Near the end of their wonderful, brassy new album, Offend Maggie (Kill Rock Stars), Deerhoof play a little joke on listeners called "This Is God Speaking." Over electronic fizzles, sounding like a microwave placed too close to a radio, bassist/singer Satomi Matsuzaki coos some distorted caws reminiscent of the adults' voices from a Peanuts special. It's a moment that will strike most fans as quintessential Deerhoof: oddly appealing, even through the layers of weirdness. It will also strike the group's harshest critics as quintessential Deerhoof: weird for the sake of weird.
Actually, the truth lies somewhere in between.
To find the answer, you need to start at the beginning of Offend Maggie, where the classic-rock-guitar crunch of "The Tears and Music of Love" meets the sweet (and darkly playful) sing-song voice of Matsuzaki. Suddenly, in the midst of the driving whirlwind--as an instrumental, the track could almost be mistaken for a Thin Lizzy B-Side--a haze of dissonant electronics wash in, only to quickly recede. The song rounds the final bend urgently, with bursts of dirty guitars courtesy of John Dieterich and new addition Ed Rodriguez, only to deconstruct into lilting arpeggios, Matsuzaki's calming tones and the unusually tempered drum smacks of the often frenetic Greg Saunier.
Without tracks like this, or the blissful and jangly "Fresh Born," or the bluesy and blasting "Offend Maggie," or the epic peaks and valleys of "Jagged Fruit," moments like "This Is God Speaking" are weird for the sake of weird. Yet when it's all put together, contextually, it's merely another essential element of a beautifully quirky repertoire.
Formed in the mid-'90s in San Francisco, Deerhoof can legitimately stake a claim as one of the few indie bands to have weathered the storms of trends and corporate shilling to release consistently inventive, unique and uncompromised music. The evolution of Deerhoof is most notably evinced by their recorded work. Listen as the band with a million ideas on 2002's Reveille subtly transform into the conceptual, song-focused band of 2004's Milk Man, only to morph into the more straight-laced guitar rockers of 2005's The Runners Four, before shifting into the pop-obsessed oddballs of 2007's Friend Opportunity. Now, with Offend Maggie, they reveal themselves to be masters of idiosyncratic and muscular rock songs.
If nothing else, Deerhoof are a treat to track (casually or obsessively), a band whose twitchy progress belies the serious workhorses that make up the group. Guitarist John Dieterich, who has been with the group since 1999, spoke via e-mail about the band's preparation for its live performances. Deerhoof, for the uninitiated, are among the finest traveling acts: Volatile (in the best sense) and highly charged, they bring equal parts unadulterated glee and focus to each performance.

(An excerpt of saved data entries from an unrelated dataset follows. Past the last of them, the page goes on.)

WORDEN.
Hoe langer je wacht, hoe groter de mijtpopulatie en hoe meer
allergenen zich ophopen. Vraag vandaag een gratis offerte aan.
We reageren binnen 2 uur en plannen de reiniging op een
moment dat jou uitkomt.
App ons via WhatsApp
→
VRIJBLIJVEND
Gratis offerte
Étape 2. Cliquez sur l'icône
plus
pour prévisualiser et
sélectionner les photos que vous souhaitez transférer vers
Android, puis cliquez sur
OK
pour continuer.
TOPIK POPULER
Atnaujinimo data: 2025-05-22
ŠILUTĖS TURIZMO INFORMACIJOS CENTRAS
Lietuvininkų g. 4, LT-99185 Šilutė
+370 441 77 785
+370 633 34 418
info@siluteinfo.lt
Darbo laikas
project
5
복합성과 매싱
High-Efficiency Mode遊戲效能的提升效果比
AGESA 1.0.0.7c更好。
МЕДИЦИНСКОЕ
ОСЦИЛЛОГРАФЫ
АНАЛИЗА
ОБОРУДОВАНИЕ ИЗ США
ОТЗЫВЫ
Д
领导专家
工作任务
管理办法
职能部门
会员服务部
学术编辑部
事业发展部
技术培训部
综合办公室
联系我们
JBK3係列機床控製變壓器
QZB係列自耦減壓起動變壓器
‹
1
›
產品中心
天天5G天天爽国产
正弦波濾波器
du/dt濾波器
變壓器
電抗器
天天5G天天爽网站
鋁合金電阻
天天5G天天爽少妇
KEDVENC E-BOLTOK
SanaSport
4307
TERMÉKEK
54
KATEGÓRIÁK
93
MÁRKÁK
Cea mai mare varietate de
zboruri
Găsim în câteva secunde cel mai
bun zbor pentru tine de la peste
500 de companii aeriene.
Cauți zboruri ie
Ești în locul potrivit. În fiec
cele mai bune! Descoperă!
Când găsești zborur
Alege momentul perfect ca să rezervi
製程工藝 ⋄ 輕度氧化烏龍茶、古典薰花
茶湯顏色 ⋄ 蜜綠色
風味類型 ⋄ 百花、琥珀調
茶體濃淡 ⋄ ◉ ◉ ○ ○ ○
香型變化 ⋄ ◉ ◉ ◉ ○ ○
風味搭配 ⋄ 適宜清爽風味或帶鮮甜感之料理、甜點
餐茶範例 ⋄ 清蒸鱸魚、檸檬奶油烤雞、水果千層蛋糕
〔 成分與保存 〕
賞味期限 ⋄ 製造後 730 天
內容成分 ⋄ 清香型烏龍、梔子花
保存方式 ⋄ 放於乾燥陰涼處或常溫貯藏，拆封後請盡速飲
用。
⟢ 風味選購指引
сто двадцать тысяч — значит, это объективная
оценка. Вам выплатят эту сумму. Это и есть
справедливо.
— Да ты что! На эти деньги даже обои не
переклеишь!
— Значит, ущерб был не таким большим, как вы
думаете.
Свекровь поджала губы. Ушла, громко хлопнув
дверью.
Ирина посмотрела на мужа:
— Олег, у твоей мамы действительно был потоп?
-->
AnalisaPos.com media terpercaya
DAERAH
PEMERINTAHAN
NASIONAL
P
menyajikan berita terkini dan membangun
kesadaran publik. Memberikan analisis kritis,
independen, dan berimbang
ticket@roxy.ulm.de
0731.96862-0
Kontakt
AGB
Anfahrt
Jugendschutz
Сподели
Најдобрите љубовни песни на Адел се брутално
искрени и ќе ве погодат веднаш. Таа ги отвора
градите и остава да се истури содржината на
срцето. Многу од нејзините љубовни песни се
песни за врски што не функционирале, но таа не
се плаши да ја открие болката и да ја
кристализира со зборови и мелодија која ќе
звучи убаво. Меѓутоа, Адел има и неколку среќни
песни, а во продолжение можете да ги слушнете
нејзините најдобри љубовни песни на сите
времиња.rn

"We practice as much as we can, and we do work hard to come up with something that we all like," Dieterich said of the live shows. "For Offend Maggie, the process of recording the album was basically the same process as preparing for our live shows: practice!"
Dieterich mentioned that the Deerhoof ethos is not necessarily strategically planned to make each album shift in tone and style; instead, they "just do whatever seems right at the time, and that usually ends up being something different than what we did on the previous album." The fluidity, never forced or premeditated, shines through on tracks like the driving, bouncy "Basket Ball Get Your Groove Back" (a Deerhoof punk tune) and the dark, winding math rock of "Eaguru Guru." Deerhoof's style seems to dodge any concentrated approach to songwriting; the only glue, to the outside observer, is concentrated mayhem.
"We don't write things together so much," Dieterich admitted. "We each work on things on our own, and then we work through them as a group. For Offend Maggie, we spent a couple of months working over the material, playing it together and trying to get it to make sense, and then we just went into the studio for a couple of days to record it."
Turning this kind of a disparate mélange into the beautiful and strange music found on each Deerhoof release shows a band with a pedigree. After all, it's not just any band that is invited to open for both Wilco and Radiohead. Although Deerhoof's demeanor and output suggest they have no real stadium aspirations themselves, the addition of guitarist Rodriguez finds the group poised to make big noise in the near future--similar to the explosive noises he often rips into throughout Offend Maggie. Bringing both his exuberant charm and six-string mastery to the group, Rodriguez is, Dieterich noted abstractly, quite the welcome addition.
"Ed and I have been playing together in bands for many years, so it kind of feels like falling off a log, but it's actually quite different in this new context," Dieterich noted. "He's amazing, and everyone's having so much fun playing together."
This excitement certainly shines through on record, but now fans and interested parties alike can find out just how the loud Offend Maggie translates live, what the addition of Rodriguez means to the band's already rapturous performances, and whether or not "God" herself will deliver any messages when Deerhoof roll into town.
In other words, it'll be a Deerhoof show: weird for the sake of being jaw-dropping great.